‘Until the Flood’ evokes trauma of racism
Every 10 days in America, a cop shoots and kills an unarmed black person; between 2004 and 2014, more than 10,000 people in this country were killed by on-duty cops. How did we get here, and what does it say about who we are?
These are among the questions asked by Dael Orlandersmith in “Until the Flood,” now on stage at the Milwaukee Repertory Theater in a production that opened Friday night under Neel Keller’s direction. It ostensibly explores why a white cop killed an unarmed black man in Ferguson, Mo., four years ago. But it’s really about the past 400 years, in a country that still hasn’t overcome.
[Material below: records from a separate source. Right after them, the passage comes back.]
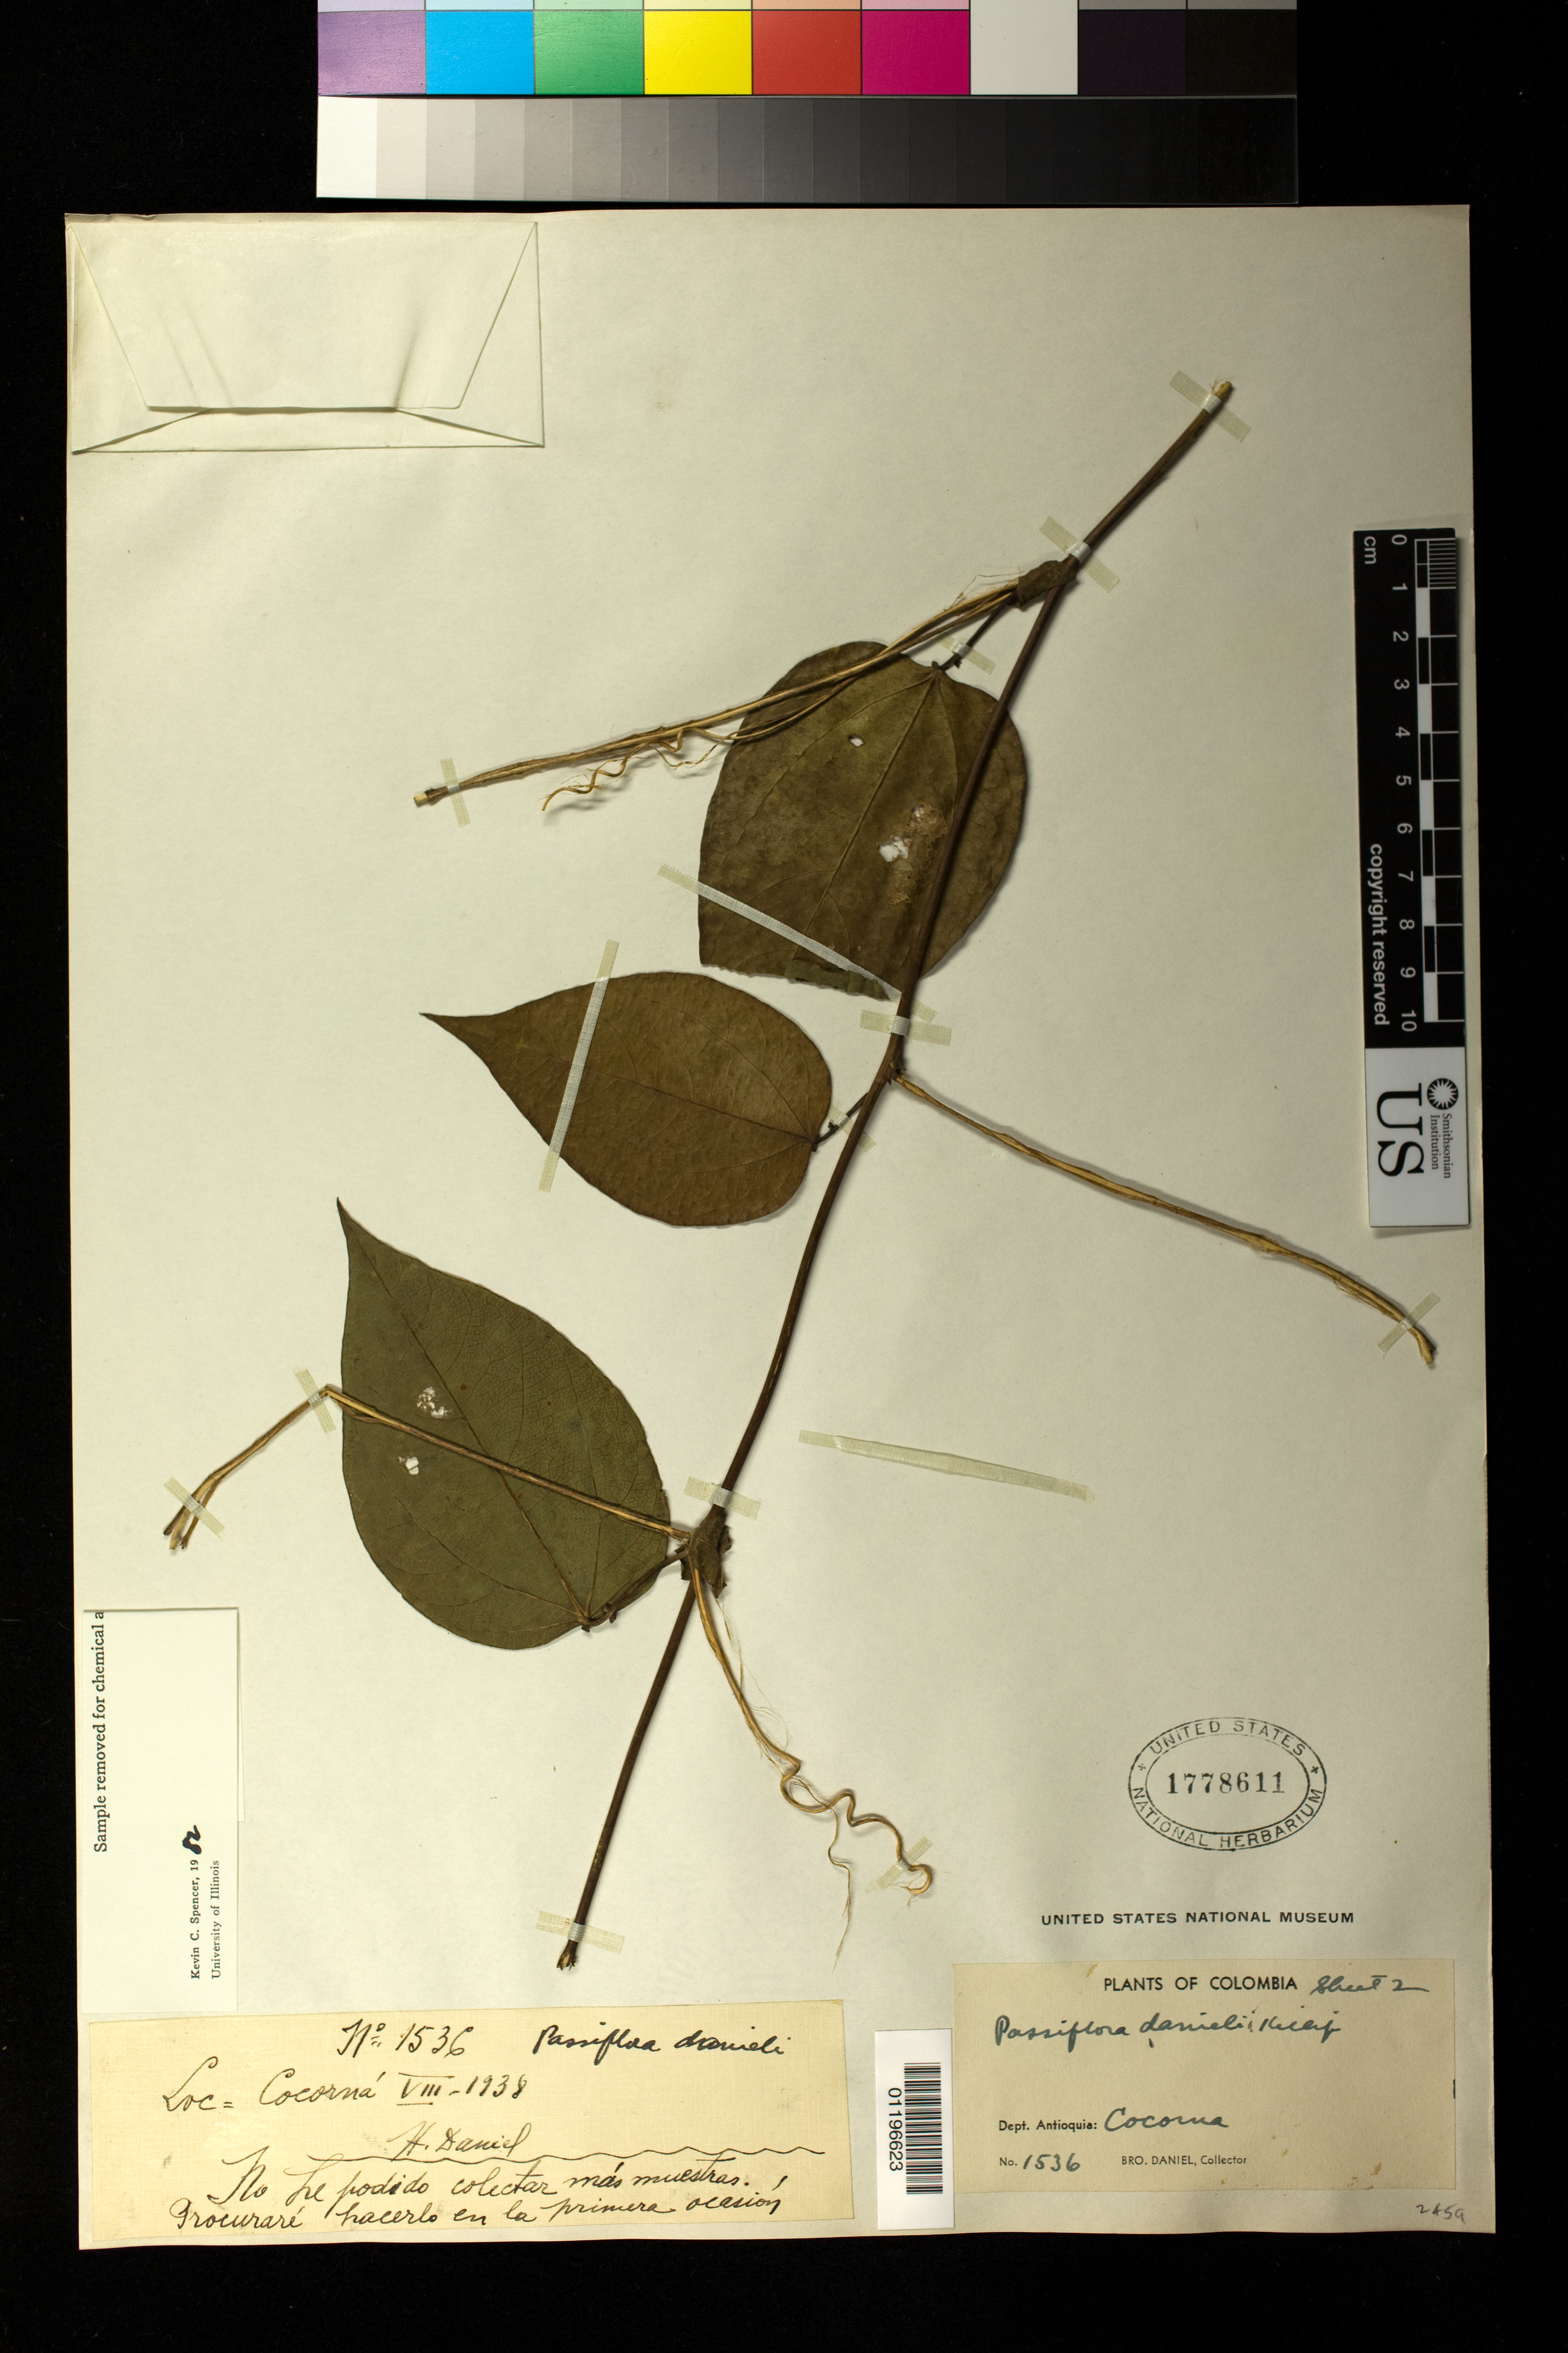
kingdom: Plantae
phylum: Tracheophyta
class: Magnoliopsida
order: Malpighiales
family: Passifloraceae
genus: Passiflora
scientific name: Passiflora danielii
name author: Killip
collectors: Bro. Daniel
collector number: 1536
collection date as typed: Aug 1938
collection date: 1938-08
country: Colombia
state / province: Antioquia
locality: Antioquia: Cocorná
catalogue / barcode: US 1778611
Based on interviews she did in Ferguson in early 2015, Orlandersmith has crafted eight composite characters — five black and three white, some young and some old — describing how they feel about what happened. And about race in America.
There are two teachers, one black and one white. Two black high school students — one spiraling down and the other trying to fly free. An electrician and a barber. A minister and a retired cop.
Dressed in a nondescript white top, jeans and running shoes, Orlandersmith lightly accessorizes with a shawl and jackets to distinguish characters. Underneath our differences, she suggests, there’s a great deal we share.
Many characters have fraught relations with parents; some of those parents were physically abusive.
Nearly all of them are afraid, of their past and themselves. Some of them are angry; while embodying them, Orlandersmith can resemble a volcano. Or the roiling waters suggested by the buckling floorboards on Takeshi Kata’s evocative set — a raised platform that recalls both the Michael Brown memorial and a raft adrift in a rising tide of violence.
All eight characters — including a venomous white racist who comes closest to being a caricature — are trying to reach beyond themselves, searching for what one character describes as an “oasis from all the tension,” even though she knows it’s only “for a little while.”
Such moments — involving a cruising teen and barbershop bonhomie, the beginnings of interracial friendship and one interracial marriage, dreams of studying art history and belief in a brotherhood that transcends race — offer pinpricks of light in a lowering sky.
But make no mistake: This is a dark piece, and Orlandersmith’s large and expressive face — wise but weary, determined but sad, aware of all that’s been lost and how little we’ve found or figured out — channels the painful history of many thousands gone.
Orlandersmith’s ambiguous ending won’t rule out the prospect that this is a nightmare from which we’ll wake someday. But she also leaves no doubt that if we’re going to leave the killing grounds behind, we’ve got work to do.